What the task asks: Whenever the word "print" shows up in a line of the data, copy that line.

========================================

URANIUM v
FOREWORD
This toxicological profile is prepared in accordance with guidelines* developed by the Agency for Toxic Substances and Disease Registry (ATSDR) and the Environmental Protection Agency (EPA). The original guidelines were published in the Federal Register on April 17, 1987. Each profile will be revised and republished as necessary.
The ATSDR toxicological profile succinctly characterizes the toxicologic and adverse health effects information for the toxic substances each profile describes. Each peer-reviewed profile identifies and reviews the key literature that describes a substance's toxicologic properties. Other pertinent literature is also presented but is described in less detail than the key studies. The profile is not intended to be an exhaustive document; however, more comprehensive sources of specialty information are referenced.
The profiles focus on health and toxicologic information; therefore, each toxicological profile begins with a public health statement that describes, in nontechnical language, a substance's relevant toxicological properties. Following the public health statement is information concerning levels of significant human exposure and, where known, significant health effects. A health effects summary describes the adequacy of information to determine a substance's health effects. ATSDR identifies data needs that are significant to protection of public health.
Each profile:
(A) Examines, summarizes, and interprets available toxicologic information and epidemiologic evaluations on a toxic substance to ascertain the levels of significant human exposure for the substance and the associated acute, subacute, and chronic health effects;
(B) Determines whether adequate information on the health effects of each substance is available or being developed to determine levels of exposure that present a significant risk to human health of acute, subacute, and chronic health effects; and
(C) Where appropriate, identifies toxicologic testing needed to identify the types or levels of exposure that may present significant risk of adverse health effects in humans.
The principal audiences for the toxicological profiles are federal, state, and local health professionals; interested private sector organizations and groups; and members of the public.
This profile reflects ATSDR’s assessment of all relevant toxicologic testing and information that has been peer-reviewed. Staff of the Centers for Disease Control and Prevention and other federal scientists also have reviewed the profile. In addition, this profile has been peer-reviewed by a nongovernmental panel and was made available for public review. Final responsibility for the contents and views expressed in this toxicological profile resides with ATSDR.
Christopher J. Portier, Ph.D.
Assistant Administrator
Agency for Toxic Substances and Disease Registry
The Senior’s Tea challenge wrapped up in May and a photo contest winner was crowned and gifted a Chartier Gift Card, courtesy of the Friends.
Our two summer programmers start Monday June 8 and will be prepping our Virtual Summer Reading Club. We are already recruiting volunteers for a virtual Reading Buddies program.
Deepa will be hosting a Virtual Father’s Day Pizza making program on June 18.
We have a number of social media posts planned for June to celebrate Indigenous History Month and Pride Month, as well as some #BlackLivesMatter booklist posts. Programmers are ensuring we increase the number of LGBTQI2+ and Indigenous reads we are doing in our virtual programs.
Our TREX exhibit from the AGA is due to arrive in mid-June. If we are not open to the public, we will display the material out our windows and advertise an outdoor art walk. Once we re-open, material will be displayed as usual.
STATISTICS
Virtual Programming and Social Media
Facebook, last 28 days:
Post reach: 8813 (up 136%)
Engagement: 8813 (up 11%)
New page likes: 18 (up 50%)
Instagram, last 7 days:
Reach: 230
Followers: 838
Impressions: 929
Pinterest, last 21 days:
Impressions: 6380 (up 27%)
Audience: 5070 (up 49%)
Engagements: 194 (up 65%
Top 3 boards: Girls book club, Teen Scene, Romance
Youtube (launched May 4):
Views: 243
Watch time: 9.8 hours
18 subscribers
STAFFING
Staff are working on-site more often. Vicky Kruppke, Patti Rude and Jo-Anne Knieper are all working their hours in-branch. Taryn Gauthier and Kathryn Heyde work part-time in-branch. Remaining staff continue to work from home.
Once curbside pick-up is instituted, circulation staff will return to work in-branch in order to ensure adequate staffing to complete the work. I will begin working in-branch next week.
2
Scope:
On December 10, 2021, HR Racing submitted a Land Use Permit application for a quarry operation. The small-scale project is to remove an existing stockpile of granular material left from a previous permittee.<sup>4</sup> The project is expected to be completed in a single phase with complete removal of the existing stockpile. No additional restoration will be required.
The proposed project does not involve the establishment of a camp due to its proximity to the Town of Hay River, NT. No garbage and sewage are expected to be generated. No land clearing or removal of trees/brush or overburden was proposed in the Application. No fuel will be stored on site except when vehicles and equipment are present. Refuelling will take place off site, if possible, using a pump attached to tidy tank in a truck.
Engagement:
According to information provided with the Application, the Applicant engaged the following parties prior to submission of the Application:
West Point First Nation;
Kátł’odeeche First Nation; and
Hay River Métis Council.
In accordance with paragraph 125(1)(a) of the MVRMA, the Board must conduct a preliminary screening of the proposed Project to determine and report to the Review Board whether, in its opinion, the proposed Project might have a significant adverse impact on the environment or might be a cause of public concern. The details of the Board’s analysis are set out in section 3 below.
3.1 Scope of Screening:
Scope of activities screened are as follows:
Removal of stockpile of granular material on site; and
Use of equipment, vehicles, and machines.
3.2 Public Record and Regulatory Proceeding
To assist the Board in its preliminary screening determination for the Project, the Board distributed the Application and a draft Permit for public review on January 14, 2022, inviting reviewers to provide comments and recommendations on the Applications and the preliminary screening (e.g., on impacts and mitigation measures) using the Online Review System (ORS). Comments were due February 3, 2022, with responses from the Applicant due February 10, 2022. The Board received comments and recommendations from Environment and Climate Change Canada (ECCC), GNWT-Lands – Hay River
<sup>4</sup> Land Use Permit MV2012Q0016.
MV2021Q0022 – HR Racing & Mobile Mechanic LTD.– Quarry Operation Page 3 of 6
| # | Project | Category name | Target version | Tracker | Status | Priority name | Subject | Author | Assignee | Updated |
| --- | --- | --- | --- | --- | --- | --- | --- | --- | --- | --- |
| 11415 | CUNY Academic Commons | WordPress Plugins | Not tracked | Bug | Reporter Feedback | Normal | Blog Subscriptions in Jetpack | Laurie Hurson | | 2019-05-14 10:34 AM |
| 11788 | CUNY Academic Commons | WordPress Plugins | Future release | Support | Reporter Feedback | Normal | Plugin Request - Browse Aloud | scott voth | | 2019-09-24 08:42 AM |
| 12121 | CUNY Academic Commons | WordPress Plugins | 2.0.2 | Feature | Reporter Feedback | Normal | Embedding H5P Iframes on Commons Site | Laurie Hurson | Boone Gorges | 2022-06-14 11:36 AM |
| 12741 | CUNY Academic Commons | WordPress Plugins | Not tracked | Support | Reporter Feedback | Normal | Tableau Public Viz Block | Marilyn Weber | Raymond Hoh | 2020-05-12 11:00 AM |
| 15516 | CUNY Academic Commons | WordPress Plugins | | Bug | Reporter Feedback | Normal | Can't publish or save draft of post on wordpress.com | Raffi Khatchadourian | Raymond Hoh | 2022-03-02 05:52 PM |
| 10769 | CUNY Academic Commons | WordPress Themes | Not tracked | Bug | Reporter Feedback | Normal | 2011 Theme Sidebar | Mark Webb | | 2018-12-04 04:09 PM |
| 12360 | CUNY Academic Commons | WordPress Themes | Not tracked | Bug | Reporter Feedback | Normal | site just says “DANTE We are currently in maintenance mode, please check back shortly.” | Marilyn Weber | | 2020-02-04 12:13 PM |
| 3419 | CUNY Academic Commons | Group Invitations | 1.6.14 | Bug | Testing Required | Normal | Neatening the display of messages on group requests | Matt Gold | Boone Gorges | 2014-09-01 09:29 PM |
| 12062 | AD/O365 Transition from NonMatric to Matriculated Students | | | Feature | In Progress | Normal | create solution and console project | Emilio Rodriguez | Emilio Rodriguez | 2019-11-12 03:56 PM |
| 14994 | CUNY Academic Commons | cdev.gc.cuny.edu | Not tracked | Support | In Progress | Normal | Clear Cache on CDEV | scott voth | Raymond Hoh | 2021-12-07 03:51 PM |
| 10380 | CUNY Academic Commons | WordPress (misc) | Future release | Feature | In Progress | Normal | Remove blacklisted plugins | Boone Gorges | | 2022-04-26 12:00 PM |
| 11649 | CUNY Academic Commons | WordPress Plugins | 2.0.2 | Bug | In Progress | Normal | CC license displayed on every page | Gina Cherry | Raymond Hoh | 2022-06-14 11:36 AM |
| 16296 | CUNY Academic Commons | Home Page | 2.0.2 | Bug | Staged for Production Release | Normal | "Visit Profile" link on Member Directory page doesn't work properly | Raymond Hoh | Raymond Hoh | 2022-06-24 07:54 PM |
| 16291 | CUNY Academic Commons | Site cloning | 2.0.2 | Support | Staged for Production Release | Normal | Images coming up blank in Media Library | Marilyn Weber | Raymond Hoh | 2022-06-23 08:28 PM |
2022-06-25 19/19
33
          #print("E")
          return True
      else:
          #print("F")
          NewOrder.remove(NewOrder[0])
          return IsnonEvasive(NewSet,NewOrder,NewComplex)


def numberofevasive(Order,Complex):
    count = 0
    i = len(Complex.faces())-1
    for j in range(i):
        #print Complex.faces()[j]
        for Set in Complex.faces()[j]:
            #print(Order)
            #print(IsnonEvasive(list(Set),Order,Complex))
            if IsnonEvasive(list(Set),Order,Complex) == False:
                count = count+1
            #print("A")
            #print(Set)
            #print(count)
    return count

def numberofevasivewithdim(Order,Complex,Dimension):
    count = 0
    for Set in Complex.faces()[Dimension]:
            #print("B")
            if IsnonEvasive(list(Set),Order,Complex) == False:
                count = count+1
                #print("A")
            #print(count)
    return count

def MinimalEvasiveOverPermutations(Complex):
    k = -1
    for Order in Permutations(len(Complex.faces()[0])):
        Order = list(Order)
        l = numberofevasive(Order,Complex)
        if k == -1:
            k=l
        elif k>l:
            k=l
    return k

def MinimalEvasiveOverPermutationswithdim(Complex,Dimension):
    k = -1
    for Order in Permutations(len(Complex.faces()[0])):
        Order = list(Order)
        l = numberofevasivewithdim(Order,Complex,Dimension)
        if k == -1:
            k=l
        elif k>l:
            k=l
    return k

========================================

Solution to this task:
          #print("E")
          #print("F")
        #print Complex.faces()[j]
            #print(Order)
            #print(IsnonEvasive(list(Set),Order,Complex))
            #print("A")
            #print(Set)
            #print(count)
            #print("B")
                #print("A")
            #print(count)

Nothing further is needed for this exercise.